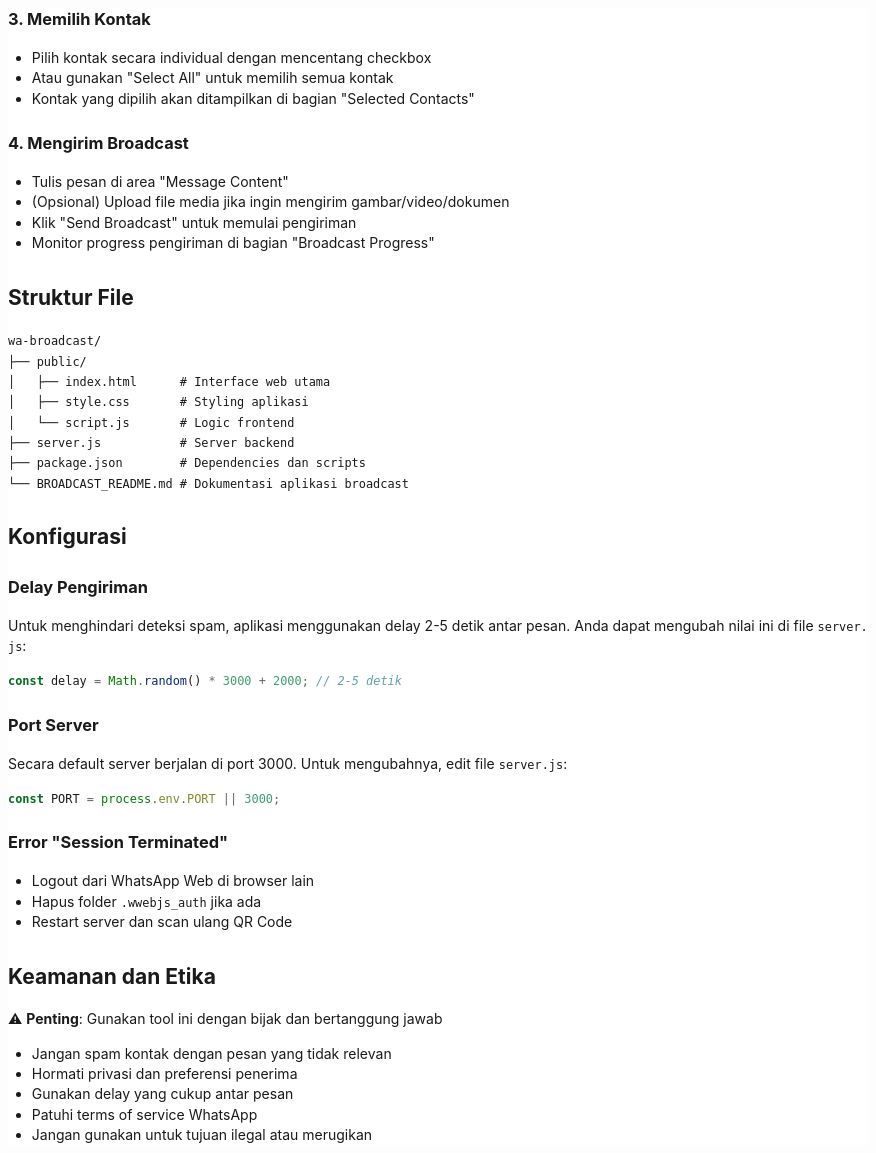 ### 3. Memilih Kontak
- Pilih kontak secara individual dengan mencentang checkbox
- Atau gunakan "Select All" untuk memilih semua kontak
- Kontak yang dipilih akan ditampilkan di bagian "Selected Contacts"

### 4. Mengirim Broadcast
- Tulis pesan di area "Message Content"
- (Opsional) Upload file media jika ingin mengirim gambar/video/dokumen
- Klik "Send Broadcast" untuk memulai pengiriman
- Monitor progress pengiriman di bagian "Broadcast Progress"

## Struktur File

```
wa-broadcast/
├── public/
│   ├── index.html      # Interface web utama
│   ├── style.css       # Styling aplikasi
│   └── script.js       # Logic frontend
├── server.js           # Server backend
├── package.json        # Dependencies dan scripts
└── BROADCAST_README.md # Dokumentasi aplikasi broadcast
```

## Konfigurasi

### Delay Pengiriman
Untuk menghindari deteksi spam, aplikasi menggunakan delay 2-5 detik antar pesan. Anda dapat mengubah nilai ini di file `server.js`:

```javascript
const delay = Math.random() * 3000 + 2000; // 2-5 detik
```

### Port Server
Secara default server berjalan di port 3000. Untuk mengubahnya, edit file `server.js`:

```javascript
const PORT = process.env.PORT || 3000;
```

### Error "Session Terminated"
- Logout dari WhatsApp Web di browser lain
- Hapus folder `.wwebjs_auth` jika ada
- Restart server dan scan ulang QR Code

## Keamanan dan Etika

⚠️ **Penting**: Gunakan tool ini dengan bijak dan bertanggung jawab

- Jangan spam kontak dengan pesan yang tidak relevan
- Hormati privasi dan preferensi penerima
- Gunakan delay yang cukup antar pesan
- Patuhi terms of service WhatsApp
- Jangan gunakan untuk tujuan ilegal atau merugikan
◇ ◇ ◇ ◇ ◇ ◇ ◇
» **YOUR OBJECTIVE**:
Taking the entries above, write out exactly the lines starting with the line containing "### 4. Mengirim Broadcast" and going on through the line containing "### Delay Pengiriman", both included, and nothing else.

» **RESPONSE TO THE EXERCISE**:
### 4. Mengirim Broadcast
- Tulis pesan di area "Message Content"
- (Opsional) Upload file media jika ingin mengirim gambar/video/dokumen
- Klik "Send Broadcast" untuk memulai pengiriman
- Monitor progress pengiriman di bagian "Broadcast Progress"

## Struktur File

```
wa-broadcast/
├── public/
│   ├── index.html      # Interface web utama
│   ├── style.css       # Styling aplikasi
│   └── script.js       # Logic frontend
├── server.js           # Server backend
├── package.json        # Dependencies dan scripts
└── BROADCAST_README.md # Dokumentasi aplikasi broadcast
```

## Konfigurasi

### Delay Pengiriman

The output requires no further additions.